Mike Rana – Tech Profile

 

20 April, 2022

 

Versatile Product / Project Consultant  – 30 years of exposure

With an emphasis on System Integration with Man-Machine Interfaces

Please do not miss reading Mike Rana’s technical profile enclosed  

The head of product should work very closely with the engineering department, design, sales, and marketing to deliver the business’s product into the market. Particularly all products with financial repercussions must interact with accounts and audits, making sure that micro-audit requirements will be implemented in the product delivered. And those with legal requirements should work with the legal department of the company.

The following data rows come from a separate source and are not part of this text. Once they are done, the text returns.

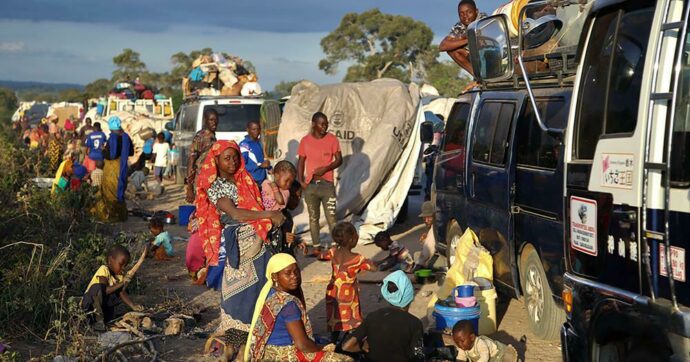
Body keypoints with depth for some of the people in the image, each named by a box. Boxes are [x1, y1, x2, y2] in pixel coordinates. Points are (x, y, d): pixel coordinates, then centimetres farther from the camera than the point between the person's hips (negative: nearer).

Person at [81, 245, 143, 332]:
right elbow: (104, 290, -31)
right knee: (98, 288, -35)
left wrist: (133, 306, -18)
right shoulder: (104, 270, -21)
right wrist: (121, 283, -35)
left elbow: (122, 293, -6)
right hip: (88, 302, -8)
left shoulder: (119, 274, 1)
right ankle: (99, 320, -28)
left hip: (103, 303, 8)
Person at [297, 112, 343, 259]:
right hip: (310, 185, 2)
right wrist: (300, 181, -2)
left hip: (327, 184, -2)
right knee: (313, 218, 9)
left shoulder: (332, 139, -2)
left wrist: (325, 168, -17)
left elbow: (339, 160, -2)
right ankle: (317, 248, 18)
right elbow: (301, 162, 7)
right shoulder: (305, 140, 2)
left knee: (331, 218, -4)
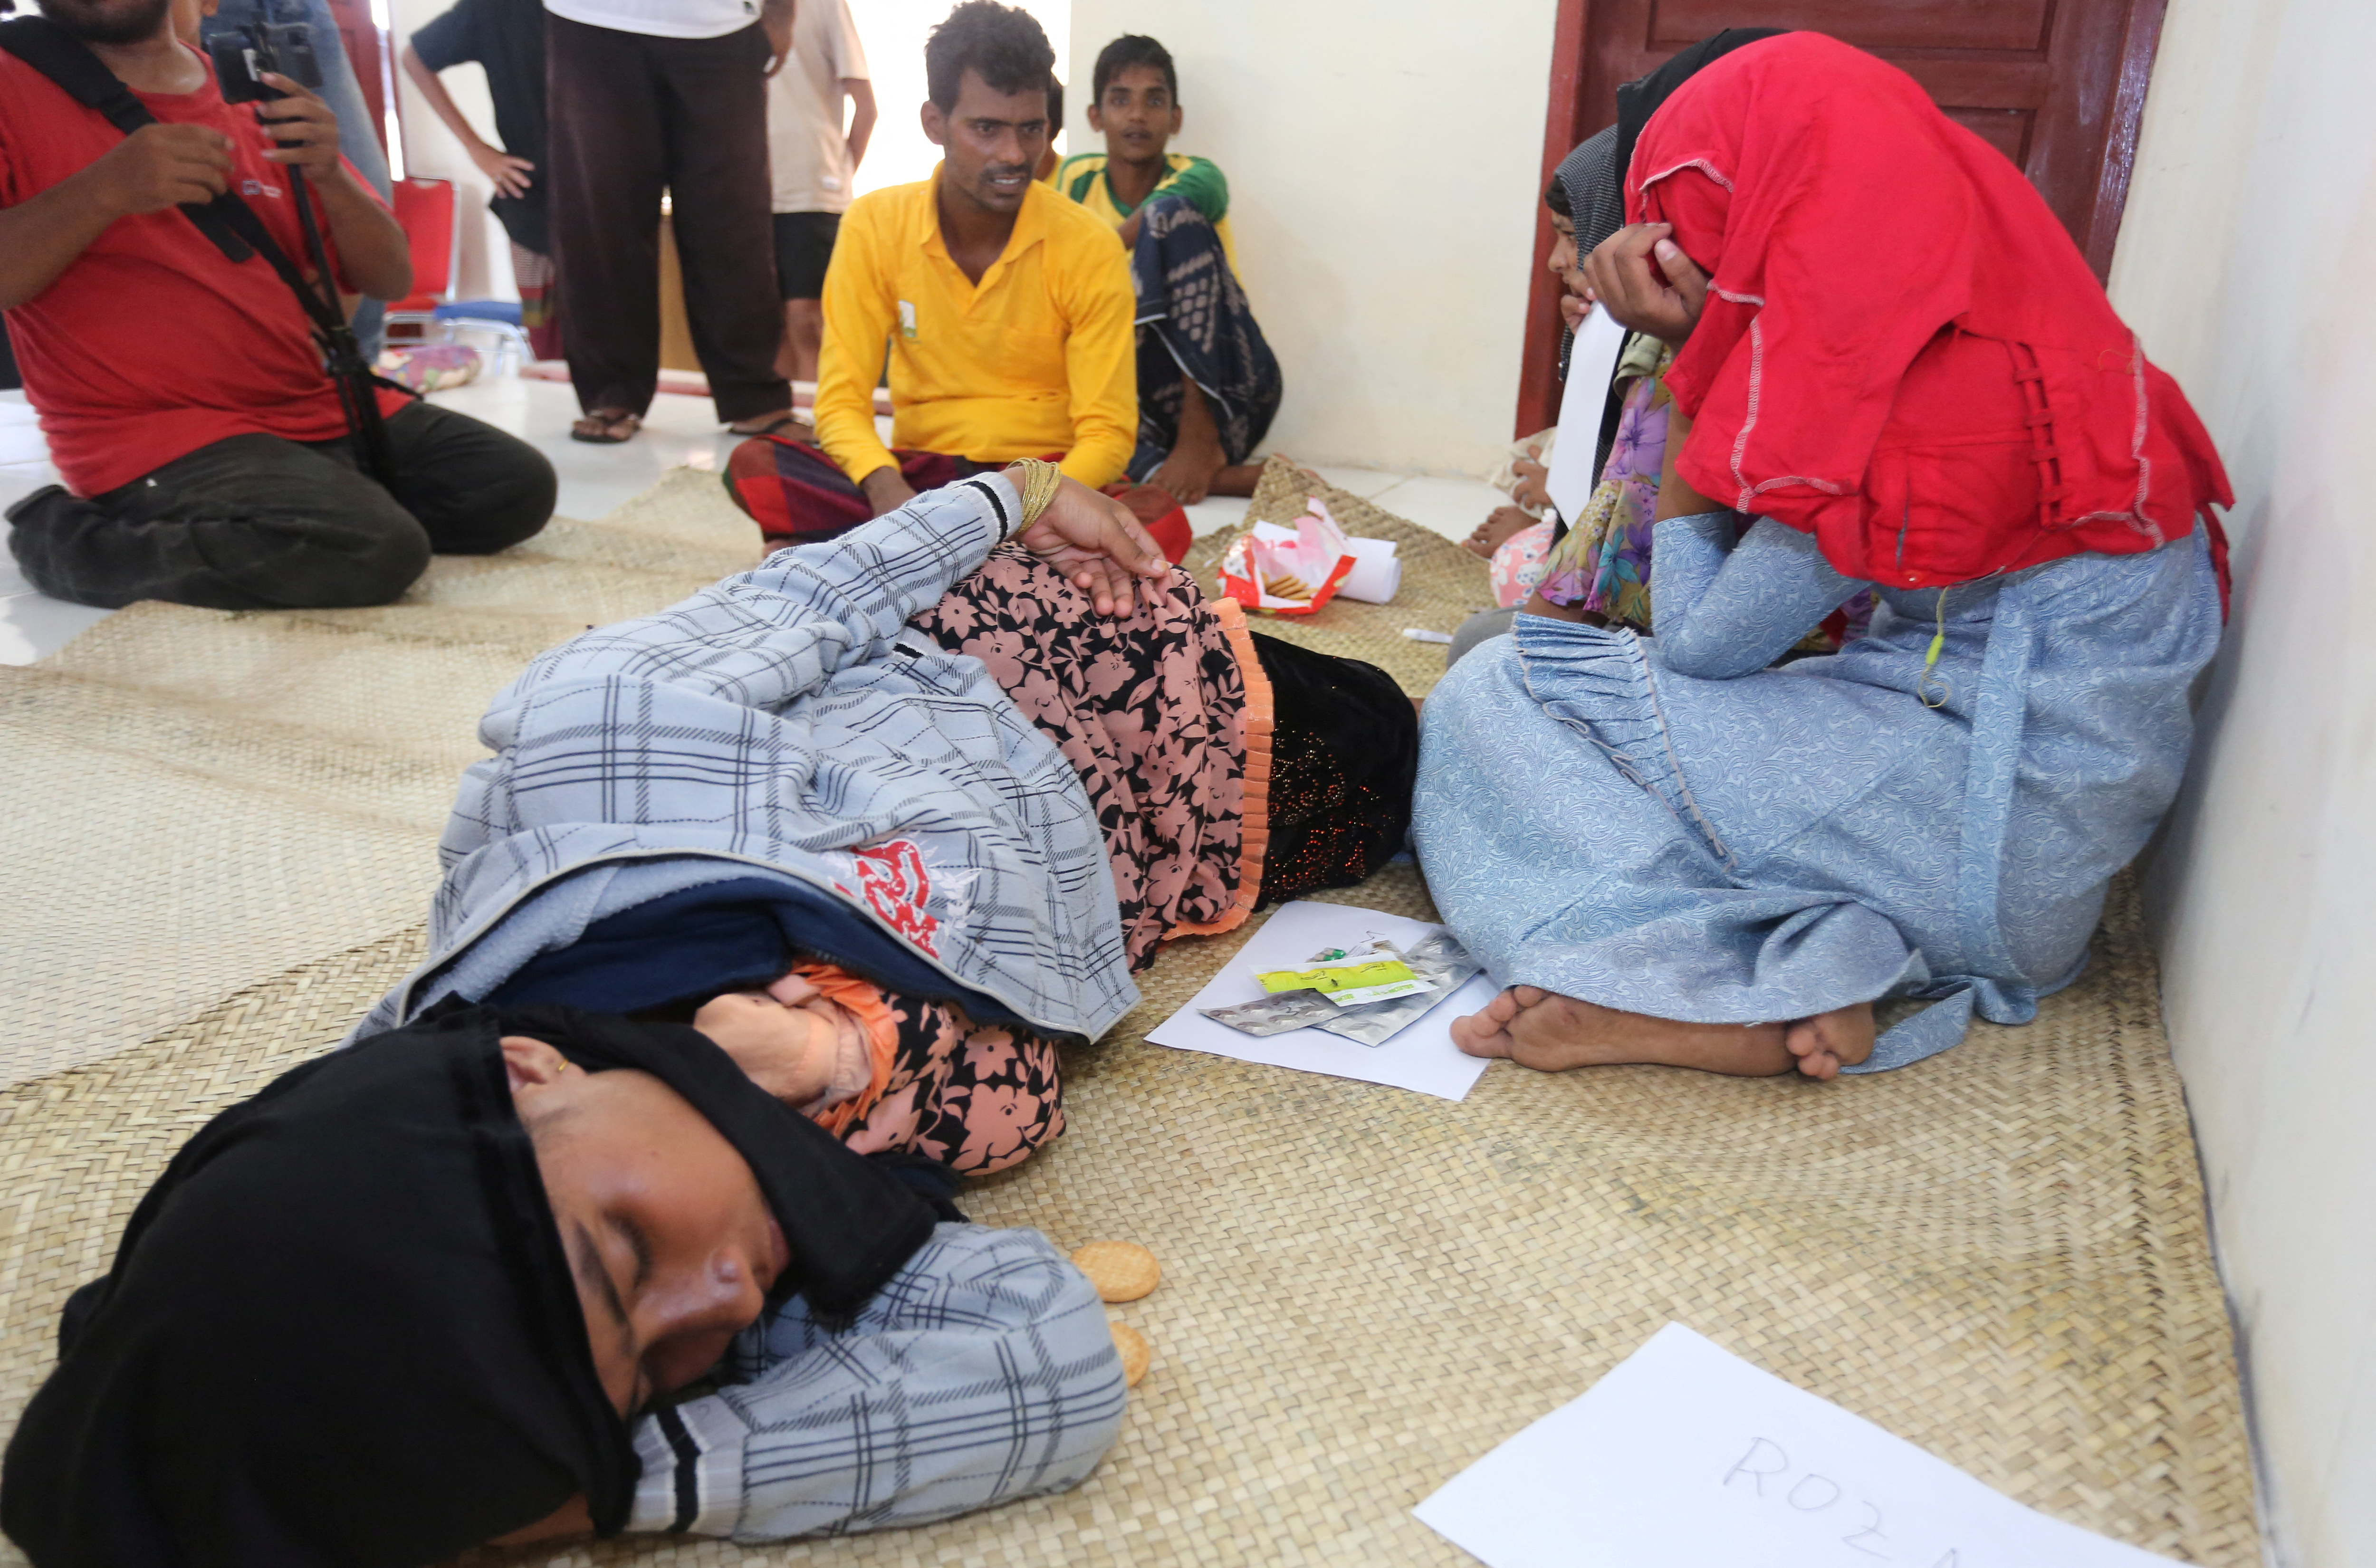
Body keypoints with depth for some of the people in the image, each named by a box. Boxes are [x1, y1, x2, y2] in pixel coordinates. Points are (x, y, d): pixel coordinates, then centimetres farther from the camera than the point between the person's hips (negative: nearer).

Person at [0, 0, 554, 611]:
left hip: (320, 410, 6)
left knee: (518, 486, -6)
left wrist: (329, 175, -11)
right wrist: (104, 190, -24)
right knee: (372, 549, -30)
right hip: (159, 437, -6)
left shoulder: (255, 95, 10)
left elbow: (390, 278, 8)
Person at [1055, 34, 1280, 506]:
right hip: (1148, 402, 3)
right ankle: (1227, 476, -34)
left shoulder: (1197, 179, -1)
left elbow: (1159, 220, -23)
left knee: (1174, 214, -22)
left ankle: (1202, 438, -26)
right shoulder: (1076, 179, 10)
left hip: (1224, 390, -3)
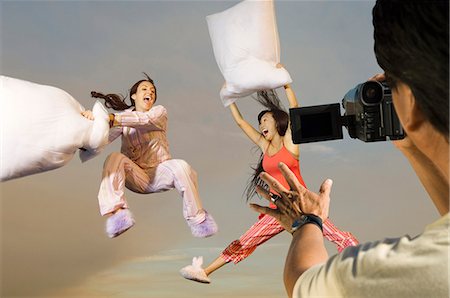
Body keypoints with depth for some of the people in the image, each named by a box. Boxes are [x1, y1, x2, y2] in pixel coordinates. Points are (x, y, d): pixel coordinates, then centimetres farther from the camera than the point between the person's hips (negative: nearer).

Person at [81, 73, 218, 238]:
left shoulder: (159, 112, 6)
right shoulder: (123, 119, 12)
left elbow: (144, 119, -18)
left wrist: (113, 118, -34)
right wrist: (93, 119, -31)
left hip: (160, 172, -1)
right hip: (136, 177, 1)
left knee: (181, 167, -33)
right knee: (114, 158, -28)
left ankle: (197, 217, -15)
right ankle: (116, 212, -41)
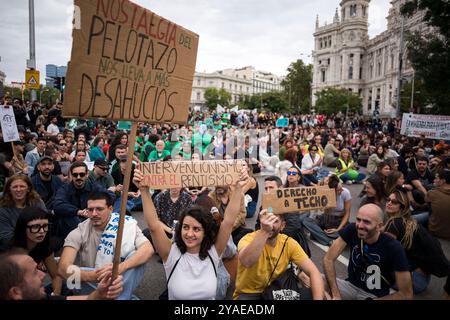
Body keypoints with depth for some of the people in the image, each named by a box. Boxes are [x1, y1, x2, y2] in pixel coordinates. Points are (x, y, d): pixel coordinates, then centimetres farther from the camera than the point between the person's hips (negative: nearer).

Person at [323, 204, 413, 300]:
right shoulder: (352, 230, -15)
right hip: (351, 285, 3)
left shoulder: (394, 248, -22)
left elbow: (406, 294, -17)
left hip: (375, 295, -3)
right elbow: (328, 259, -15)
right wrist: (335, 295, -25)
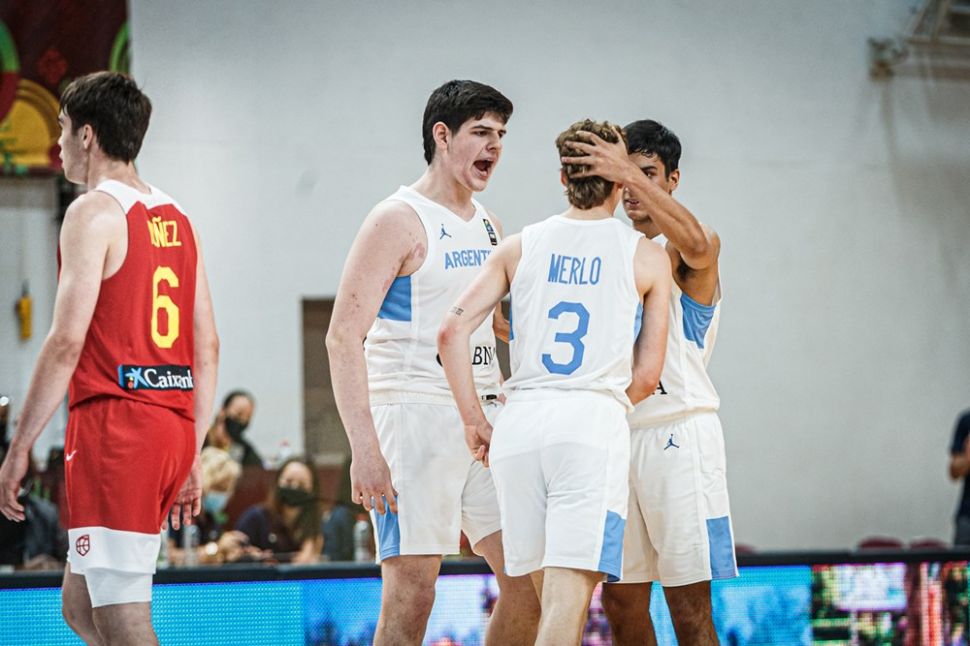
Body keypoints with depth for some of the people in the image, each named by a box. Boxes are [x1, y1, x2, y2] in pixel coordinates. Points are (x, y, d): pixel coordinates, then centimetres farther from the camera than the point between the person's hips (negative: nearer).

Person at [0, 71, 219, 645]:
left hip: (114, 425, -8)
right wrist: (192, 458, 21)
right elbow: (207, 349, 17)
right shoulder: (177, 219, 17)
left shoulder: (95, 211, -7)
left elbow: (67, 342, -14)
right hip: (172, 426, 8)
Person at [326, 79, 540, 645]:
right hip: (414, 413, -8)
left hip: (486, 416, 8)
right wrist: (364, 447, -23)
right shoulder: (399, 220, -8)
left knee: (530, 580, 5)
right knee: (412, 594, -8)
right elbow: (344, 335, -15)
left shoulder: (490, 227, 16)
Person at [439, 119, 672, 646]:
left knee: (548, 591, 16)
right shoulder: (647, 256, 6)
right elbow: (647, 373, 5)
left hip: (520, 423, 4)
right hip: (594, 423, -3)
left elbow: (452, 332, 4)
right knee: (571, 590, -10)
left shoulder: (520, 247, 12)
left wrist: (475, 423, 8)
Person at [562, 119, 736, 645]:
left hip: (677, 429, -6)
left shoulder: (692, 251, -1)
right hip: (615, 434, 6)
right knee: (621, 602, 6)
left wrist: (630, 174, -34)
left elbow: (695, 242, -27)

Normally a vendor is focused on his way of doing things, polishing his own perceived user requirements, following a predetermined strategy of doing things, coming unfortunately to a level where the product specifications don’t match harmoniously with the business user requirements. And then starts a quick and haphazard transformation of the database and its structures.

This is why and where the vendors lose their excellence and reputation.

Traditionally product management expects a product designer to put together cross-functional internal teams that deliver unique and focused experiences of governing the life cycle of a product, with an avenue for future expansions.

As a great product/offering manager, one would be expected to manage the needs of the end-user clients and their business requirements which could sometime mean working with external business partners to make the offered solution work. A proper market evaluation of the product specifications being offered is needed to perpetually redefine the native product specifications. Meeting the deadlines might certainly involve working simultaneously on different versions of the same product with minor but specific differences.

In my opinion, all activities related to Product Management, therefore, require a complete understanding of the product specification along with the business user requirements. It needs among other things a seamless integration of man-machine interfaces of the product in relation to the other products of the suite offered to clients. And the structure of the underlying databases must be changeable at will, meaning even when the product is delivered to the customer. In other words, always an end-to-end solution must be offered.

This is sometimes ignored and it leads to lopsided product development and grave irrecoverable losses.

The developed products must implement a good man-machine interface so that the end-users can operate seamlessly, particularly in cross multi-vendor systems, making sure that no redundancy of data causes any inconsistency. If required data migration must be carried out.

Finally, the up-gradation of a product to a different version should not lead to too many updates in a year. Keeping upward compatibility is of prime importance, but it should not get out of the company policies of charging for the product. Managing a product roadmap should be guided by these policies.